Start of Data listing

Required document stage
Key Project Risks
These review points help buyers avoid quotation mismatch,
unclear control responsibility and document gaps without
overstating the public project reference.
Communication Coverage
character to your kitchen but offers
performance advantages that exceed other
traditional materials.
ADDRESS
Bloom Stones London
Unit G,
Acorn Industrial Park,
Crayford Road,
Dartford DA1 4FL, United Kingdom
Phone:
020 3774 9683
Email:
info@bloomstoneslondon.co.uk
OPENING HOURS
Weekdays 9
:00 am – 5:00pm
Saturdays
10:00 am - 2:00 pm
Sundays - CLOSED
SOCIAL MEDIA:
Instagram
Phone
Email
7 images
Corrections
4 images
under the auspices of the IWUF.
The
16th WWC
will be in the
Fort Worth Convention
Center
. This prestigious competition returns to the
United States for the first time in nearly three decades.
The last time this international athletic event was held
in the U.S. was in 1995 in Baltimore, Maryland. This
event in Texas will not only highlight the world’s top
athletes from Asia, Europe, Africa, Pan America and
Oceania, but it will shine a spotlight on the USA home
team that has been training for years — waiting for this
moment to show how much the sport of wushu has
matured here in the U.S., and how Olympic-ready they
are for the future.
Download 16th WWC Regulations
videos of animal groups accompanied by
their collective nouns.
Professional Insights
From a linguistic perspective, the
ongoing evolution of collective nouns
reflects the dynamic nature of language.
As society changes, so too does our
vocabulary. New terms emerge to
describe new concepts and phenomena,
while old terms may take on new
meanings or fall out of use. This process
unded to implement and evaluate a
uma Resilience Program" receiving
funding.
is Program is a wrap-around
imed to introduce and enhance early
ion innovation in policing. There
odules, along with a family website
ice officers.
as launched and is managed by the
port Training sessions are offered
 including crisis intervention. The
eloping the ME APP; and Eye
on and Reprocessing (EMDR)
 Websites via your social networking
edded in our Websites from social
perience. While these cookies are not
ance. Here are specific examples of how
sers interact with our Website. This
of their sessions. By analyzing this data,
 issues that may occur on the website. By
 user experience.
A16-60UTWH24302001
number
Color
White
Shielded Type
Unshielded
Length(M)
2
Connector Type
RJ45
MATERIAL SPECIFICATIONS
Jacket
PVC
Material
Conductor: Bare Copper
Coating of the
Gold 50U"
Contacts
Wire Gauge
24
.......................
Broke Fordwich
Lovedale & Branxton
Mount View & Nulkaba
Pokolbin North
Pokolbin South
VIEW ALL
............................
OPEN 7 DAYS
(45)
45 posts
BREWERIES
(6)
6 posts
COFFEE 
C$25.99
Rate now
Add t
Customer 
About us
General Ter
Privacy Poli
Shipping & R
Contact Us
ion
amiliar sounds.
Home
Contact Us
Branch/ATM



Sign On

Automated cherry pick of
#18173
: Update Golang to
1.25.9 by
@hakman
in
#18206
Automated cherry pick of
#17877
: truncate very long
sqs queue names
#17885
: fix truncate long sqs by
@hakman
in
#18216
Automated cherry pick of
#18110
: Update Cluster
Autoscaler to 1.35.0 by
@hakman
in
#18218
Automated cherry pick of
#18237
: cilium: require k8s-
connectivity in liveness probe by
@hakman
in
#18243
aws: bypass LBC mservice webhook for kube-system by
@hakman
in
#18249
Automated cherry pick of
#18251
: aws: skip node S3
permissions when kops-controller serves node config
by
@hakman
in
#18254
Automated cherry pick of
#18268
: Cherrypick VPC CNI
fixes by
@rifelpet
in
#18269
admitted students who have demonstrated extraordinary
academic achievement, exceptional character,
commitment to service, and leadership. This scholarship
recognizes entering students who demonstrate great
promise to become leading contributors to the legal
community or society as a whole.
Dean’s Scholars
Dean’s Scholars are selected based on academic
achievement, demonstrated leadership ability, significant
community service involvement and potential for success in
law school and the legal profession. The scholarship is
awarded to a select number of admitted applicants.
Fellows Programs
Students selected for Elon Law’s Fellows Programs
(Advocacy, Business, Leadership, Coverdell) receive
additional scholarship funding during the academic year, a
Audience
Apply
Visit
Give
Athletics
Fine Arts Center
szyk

End of Data listing

Repeat the listing in full so that each line matches exactly.

Required document stage
Key Project Risks
These review points help buyers avoid quotation mismatch,
unclear control responsibility and document gaps without
overstating the public project reference.
Communication Coverage
character to your kitchen but offers
performance advantages that exceed other
traditional materials.
ADDRESS
Bloom Stones London
Unit G,
Acorn Industrial Park,
Crayford Road,
Dartford DA1 4FL, United Kingdom
Phone:
020 3774 9683
Email:
info@bloomstoneslondon.co.uk
OPENING HOURS
Weekdays 9
:00 am – 5:00pm
Saturdays
10:00 am - 2:00 pm
Sundays - CLOSED
SOCIAL MEDIA:
Instagram
Phone
Email
7 images
Corrections
4 images
under the auspices of the IWUF.
The
16th WWC
will be in the
Fort Worth Convention
Center
. This prestigious competition returns to the
United States for the first time in nearly three decades.
The last time this international athletic event was held
in the U.S. was in 1995 in Baltimore, Maryland. This
event in Texas will not only highlight the world’s top
athletes from Asia, Europe, Africa, Pan America and
Oceania, but it will shine a spotlight on the USA home
team that has been training for years — waiting for this
moment to show how much the sport of wushu has
matured here in the U.S., and how Olympic-ready they
are for the future.
Download 16th WWC Regulations
videos of animal groups accompanied by
their collective nouns.
Professional Insights
From a linguistic perspective, the
ongoing evolution of collective nouns
reflects the dynamic nature of language.
As society changes, so too does our
vocabulary. New terms emerge to
describe new concepts and phenomena,
while old terms may take on new
meanings or fall out of use. This process
unded to implement and evaluate a
uma Resilience Program" receiving
funding.
is Program is a wrap-around
imed to introduce and enhance early
ion innovation in policing. There
odules, along with a family website
ice officers.
as launched and is managed by the
port Training sessions are offered
 including crisis intervention. The
eloping the ME APP; and Eye
on and Reprocessing (EMDR)
 Websites via your social networking
edded in our Websites from social
perience. While these cookies are not
ance. Here are specific examples of how
sers interact with our Website. This
of their sessions. By analyzing this data,
 issues that may occur on the website. By
 user experience.
A16-60UTWH24302001
number
Color
White
Shielded Type
Unshielded
Length(M)
2
Connector Type
RJ45
MATERIAL SPECIFICATIONS
Jacket
PVC
Material
Conductor: Bare Copper
Coating of the
Gold 50U"
Contacts
Wire Gauge
24
.......................
Broke Fordwich
Lovedale & Branxton
Mount View & Nulkaba
Pokolbin North
Pokolbin South
VIEW ALL
............................
OPEN 7 DAYS
(45)
45 posts
BREWERIES
(6)
6 posts
COFFEE 
C$25.99
Rate now
Add t
Customer 
About us
General Ter
Privacy Poli
Shipping & R
Contact Us
ion
amiliar sounds.
Home
Contact Us
Branch/ATM



Sign On

Automated cherry pick of
#18173
: Update Golang to
1.25.9 by
@hakman
in
#18206
Automated cherry pick of
#17877
: truncate very long
sqs queue names
#17885
: fix truncate long sqs by
@hakman
in
#18216
Automated cherry pick of
#18110
: Update Cluster
Autoscaler to 1.35.0 by
@hakman
in
#18218
Automated cherry pick of
#18237
: cilium: require k8s-
connectivity in liveness probe by
@hakman
in
#18243
aws: bypass LBC mservice webhook for kube-system by
@hakman
in
#18249
Automated cherry pick of
#18251
: aws: skip node S3
permissions when kops-controller serves node config
by
@hakman
in
#18254
Automated cherry pick of
#18268
: Cherrypick VPC CNI
fixes by
@rifelpet
in
#18269
admitted students who have demonstrated extraordinary
academic achievement, exceptional character,
commitment to service, and leadership. This scholarship
recognizes entering students who demonstrate great
promise to become leading contributors to the legal
community or society as a whole.
Dean’s Scholars
Dean’s Scholars are selected based on academic
achievement, demonstrated leadership ability, significant
community service involvement and potential for success in
law school and the legal profession. The scholarship is
awarded to a select number of admitted applicants.
Fellows Programs
Students selected for Elon Law’s Fellows Programs
(Advocacy, Business, Leadership, Coverdell) receive
additional scholarship funding during the academic year, a
Audience
Apply
Visit
Give
Athletics
Fine Arts Center
szyk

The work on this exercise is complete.